Case Name: WILLIAM CHARLTON, PLAINTIFF-APPELLANT, v. JOHN MITCHELL, DEFENDANT-APPELLEE
Court: New Jersey Supreme Court
Jurisdiction: New Jersey
Decision Date: 1938-11-10
Citations: 121 N.J.L. 285
Docket Number: 
Parties: WILLIAM CHARLTON, PLAINTIFF-APPELLANT, v. JOHN MITCHELL, DEFENDANT-APPELLEE.
Judges: 
Reporter: New Jersey Law Reports
Volume: 121
Pages: 285–287

Head Matter:
WILLIAM CHARLTON, PLAINTIFF-APPELLANT, v. JOHN MITCHELL, DEFENDANT-APPELLEE.
Submitted October 4, 1938
Decided November 10, 1938.
Before Brogan, Chief Justice, and Justices Bodine and Heher.
For the plaintiff-appellant, William Charlton, pro se.
For the defendant-appellee, Frank P. Mulligan.

Opinion:
Per Curiam.
The Atlantic City District Court determined that the plaintiff below had no cause of action and judgment for the defendant was accordingly entered. The appeal comes before us on an agreed state of case as follows:
The defendant is a sergeant-at-arms of the District Court of Atlantic City in which court the plaintiff had a judgment against one Perlstein, an attorney-at-law, for the sum of $332.64 and costs. A writ of fieri facias was issued out of the court and delivered to the defendant for customary levy and execution. The sergeant-at-arms levied upon the sum of $200 due and owing to Perlstein for legal services performed for the executrix of the estate of one Boris Polonsky. The said sum represented a counsel fee allowed Perlstein by the Orphans Court of Atlantic county and the executrix paid over the said sum to the sergeant-at-arms. Perlstein, the judgment debtor, a married man, the head of a family and resident in this state, filed a claim of exemption with the defendant who thereupon turned over the said $200 to Perl-stein, notwithstanding the objection of the judgment-creditor-plaintiff.
The suit is brought under section 201 of the statute concerning District Courts. Rev. Stat. 2:32-163. That part of the statute provides that "if by reason of the negligence of a constable in the performance of any of the duties imposed upon him by this chapter respecting an execution, the execution creditor fails to recover the amount or any part thereof, to which he is entitled under the execution, with costs, the constable shall be liable to the execution creditor therefor, recoverable in an action of contract with double costs."

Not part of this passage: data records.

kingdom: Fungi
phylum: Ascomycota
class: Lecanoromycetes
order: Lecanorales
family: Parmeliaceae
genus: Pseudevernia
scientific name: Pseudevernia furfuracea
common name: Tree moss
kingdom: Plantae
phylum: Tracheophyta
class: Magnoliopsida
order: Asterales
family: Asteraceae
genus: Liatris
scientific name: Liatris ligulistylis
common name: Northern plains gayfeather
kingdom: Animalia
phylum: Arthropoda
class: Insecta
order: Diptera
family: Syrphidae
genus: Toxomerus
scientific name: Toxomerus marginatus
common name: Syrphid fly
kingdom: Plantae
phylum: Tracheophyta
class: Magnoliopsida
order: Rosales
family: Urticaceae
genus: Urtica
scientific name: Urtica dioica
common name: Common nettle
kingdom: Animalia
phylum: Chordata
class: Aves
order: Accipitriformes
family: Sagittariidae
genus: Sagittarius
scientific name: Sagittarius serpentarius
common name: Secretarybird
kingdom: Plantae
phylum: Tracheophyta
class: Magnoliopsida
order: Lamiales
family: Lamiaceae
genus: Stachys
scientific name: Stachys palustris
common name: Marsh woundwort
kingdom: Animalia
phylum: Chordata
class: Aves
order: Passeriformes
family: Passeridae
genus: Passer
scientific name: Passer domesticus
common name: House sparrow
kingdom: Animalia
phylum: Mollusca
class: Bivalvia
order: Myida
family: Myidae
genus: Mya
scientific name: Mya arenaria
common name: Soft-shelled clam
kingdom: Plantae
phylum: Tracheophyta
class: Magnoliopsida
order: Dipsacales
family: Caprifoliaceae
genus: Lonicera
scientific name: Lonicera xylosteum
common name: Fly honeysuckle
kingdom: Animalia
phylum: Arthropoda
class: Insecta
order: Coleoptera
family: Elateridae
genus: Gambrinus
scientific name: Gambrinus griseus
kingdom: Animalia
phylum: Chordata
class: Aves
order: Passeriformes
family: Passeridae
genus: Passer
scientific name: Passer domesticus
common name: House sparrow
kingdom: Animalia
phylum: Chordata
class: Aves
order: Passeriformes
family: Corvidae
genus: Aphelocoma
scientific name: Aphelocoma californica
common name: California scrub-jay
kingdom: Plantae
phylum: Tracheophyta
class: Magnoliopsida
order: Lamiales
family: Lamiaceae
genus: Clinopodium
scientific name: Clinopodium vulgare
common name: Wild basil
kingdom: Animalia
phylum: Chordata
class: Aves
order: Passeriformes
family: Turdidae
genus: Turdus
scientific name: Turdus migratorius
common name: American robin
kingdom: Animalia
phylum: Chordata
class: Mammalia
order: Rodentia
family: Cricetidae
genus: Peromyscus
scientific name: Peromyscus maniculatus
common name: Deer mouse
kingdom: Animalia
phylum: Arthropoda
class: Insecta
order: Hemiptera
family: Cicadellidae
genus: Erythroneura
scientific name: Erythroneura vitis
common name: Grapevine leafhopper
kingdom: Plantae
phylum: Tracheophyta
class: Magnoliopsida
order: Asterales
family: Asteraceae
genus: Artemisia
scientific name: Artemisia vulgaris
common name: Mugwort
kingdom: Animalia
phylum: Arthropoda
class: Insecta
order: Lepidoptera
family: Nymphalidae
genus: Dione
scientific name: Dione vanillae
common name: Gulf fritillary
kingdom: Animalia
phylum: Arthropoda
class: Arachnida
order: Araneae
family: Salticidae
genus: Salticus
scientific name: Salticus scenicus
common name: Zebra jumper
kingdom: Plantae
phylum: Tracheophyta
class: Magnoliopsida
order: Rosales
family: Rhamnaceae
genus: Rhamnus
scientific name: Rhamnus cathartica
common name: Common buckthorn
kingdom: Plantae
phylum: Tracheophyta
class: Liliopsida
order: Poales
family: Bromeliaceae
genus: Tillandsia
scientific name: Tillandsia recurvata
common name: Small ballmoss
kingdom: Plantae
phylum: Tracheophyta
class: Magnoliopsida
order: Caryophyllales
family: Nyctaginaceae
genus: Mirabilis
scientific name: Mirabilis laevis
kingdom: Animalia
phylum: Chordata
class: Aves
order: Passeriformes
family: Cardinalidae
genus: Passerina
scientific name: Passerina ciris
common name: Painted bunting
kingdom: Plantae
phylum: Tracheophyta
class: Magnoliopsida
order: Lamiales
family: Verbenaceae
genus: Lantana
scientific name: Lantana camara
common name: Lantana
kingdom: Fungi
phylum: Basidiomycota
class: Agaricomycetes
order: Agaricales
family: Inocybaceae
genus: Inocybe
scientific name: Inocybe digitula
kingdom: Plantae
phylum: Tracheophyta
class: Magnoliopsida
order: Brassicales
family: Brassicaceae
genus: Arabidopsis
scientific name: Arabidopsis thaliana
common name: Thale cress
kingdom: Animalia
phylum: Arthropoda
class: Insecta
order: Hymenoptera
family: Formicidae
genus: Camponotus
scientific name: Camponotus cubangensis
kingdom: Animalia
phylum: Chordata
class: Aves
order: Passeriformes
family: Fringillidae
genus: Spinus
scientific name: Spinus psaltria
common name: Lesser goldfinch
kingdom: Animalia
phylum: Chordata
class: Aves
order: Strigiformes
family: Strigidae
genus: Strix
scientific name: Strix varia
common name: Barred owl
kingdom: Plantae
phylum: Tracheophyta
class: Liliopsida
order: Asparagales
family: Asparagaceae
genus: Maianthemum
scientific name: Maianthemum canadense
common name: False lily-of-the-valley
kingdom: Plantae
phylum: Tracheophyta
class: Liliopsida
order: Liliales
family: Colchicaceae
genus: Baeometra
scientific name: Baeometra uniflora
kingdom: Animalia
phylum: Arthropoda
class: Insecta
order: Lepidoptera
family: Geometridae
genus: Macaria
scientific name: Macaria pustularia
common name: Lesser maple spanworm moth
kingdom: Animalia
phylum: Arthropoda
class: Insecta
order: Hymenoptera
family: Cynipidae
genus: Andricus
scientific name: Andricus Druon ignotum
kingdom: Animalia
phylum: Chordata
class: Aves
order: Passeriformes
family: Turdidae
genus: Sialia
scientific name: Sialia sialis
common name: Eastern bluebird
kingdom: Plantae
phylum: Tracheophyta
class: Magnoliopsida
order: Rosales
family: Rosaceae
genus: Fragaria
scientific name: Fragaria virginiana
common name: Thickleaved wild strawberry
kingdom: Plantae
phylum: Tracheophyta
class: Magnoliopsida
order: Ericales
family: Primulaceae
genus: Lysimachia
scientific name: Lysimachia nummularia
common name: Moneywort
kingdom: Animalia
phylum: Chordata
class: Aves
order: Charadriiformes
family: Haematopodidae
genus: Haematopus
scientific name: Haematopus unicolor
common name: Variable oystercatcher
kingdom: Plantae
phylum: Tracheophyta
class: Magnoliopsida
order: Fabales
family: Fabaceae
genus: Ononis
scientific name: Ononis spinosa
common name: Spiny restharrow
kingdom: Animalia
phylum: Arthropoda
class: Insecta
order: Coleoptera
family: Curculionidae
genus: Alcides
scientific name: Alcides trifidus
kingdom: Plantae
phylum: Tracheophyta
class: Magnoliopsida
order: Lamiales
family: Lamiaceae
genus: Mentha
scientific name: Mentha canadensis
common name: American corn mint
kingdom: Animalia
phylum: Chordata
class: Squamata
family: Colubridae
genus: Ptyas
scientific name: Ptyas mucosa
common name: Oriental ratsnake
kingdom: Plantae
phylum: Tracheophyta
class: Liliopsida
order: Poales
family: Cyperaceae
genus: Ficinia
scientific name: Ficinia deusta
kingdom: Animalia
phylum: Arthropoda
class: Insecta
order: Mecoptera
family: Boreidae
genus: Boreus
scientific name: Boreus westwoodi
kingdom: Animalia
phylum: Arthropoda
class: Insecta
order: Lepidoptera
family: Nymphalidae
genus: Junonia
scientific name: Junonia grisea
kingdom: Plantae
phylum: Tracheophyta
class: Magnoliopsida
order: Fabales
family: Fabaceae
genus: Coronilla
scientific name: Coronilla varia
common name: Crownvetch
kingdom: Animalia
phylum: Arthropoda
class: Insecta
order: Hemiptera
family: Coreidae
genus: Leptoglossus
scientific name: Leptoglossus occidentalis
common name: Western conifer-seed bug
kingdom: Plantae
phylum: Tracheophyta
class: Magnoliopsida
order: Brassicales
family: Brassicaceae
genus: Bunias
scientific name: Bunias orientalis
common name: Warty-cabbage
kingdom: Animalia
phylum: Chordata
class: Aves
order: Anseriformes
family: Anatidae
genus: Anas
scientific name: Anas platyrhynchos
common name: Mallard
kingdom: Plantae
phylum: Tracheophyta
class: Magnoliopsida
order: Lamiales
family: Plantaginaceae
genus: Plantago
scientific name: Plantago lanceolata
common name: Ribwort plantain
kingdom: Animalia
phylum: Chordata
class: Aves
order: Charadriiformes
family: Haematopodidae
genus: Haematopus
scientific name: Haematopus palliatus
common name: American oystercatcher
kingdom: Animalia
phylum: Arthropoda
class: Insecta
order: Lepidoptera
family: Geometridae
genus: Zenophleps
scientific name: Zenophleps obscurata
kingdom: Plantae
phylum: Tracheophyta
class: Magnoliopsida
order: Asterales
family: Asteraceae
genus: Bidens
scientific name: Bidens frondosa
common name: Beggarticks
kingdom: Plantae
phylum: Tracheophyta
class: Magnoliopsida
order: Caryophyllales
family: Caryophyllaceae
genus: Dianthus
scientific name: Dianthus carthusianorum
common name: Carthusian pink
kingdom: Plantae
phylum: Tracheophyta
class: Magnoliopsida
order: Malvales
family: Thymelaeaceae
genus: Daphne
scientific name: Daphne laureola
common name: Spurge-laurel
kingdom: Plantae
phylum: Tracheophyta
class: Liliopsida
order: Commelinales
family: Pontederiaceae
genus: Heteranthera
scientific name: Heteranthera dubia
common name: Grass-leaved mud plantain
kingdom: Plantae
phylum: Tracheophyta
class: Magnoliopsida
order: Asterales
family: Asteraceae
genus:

On this appeal the appellant urges that the trial court erred in determining that Perlstein was entitled to any exemption of money. Our statute concerning such exemption {Rev. Stat. 2:26-99) provides "Goods and chattels, shares of stock or interests in any corporation and personal property of every kind not exceeding in value, exclusive of wearing apparel, $200, and all wearing apparel, the property of a debtor having a family residing in this state, shall be reserved, both before and after his death, for the use of his family, and shall not be liable to be seized or taken by virtue of any execution or civil process whatever issued out of any court of this state
Briefly stated, the appellant's argument under his first point is that the statute quoted immediately above does not include money as something entitled to exemption up to the amount prescribed. We perceive no merit in this argument. None of the cases cited by the appellant (it is unnecessary to mention them) affords any support for the contention that money as such is not within the statutory exemption. We consider it settled that the statutory language "personal property of every kind" does include money. Bouvier's Law Dictionary (Rawle's 3d Rev.) 2577; 25 O. J. 80, § 132, 133. A further reading of the statute on exemption {Rev. Stat. 2:26-100) makes it clear that the legislature intended, when it spoke of "personal property of every kind," to include not only goods and chattels as they are ordinarily understood but all property of a personal character "which shall be subject to levy." The moneys in question, which were in the hands of an executrix but had been allowed to Perlstein as a counsel fee, were just as much subject to levy as moneys that he might have in a bank account.
It is next argued that the trial court erred in not finding the defendant guilty of negligence or default or both, under the circumstances herein exhibited, and that the entry of judgment for the defendant was error. These points are predicated upon the assumption that there is legal merit in the ground of appeal first argued, viz., that money as such was not by statute intended to be included in the exemption allowed. There being no merit in that point, these other grounds for reversal predicated thereon necessarily fail.
The judgment is affirmed, with costs.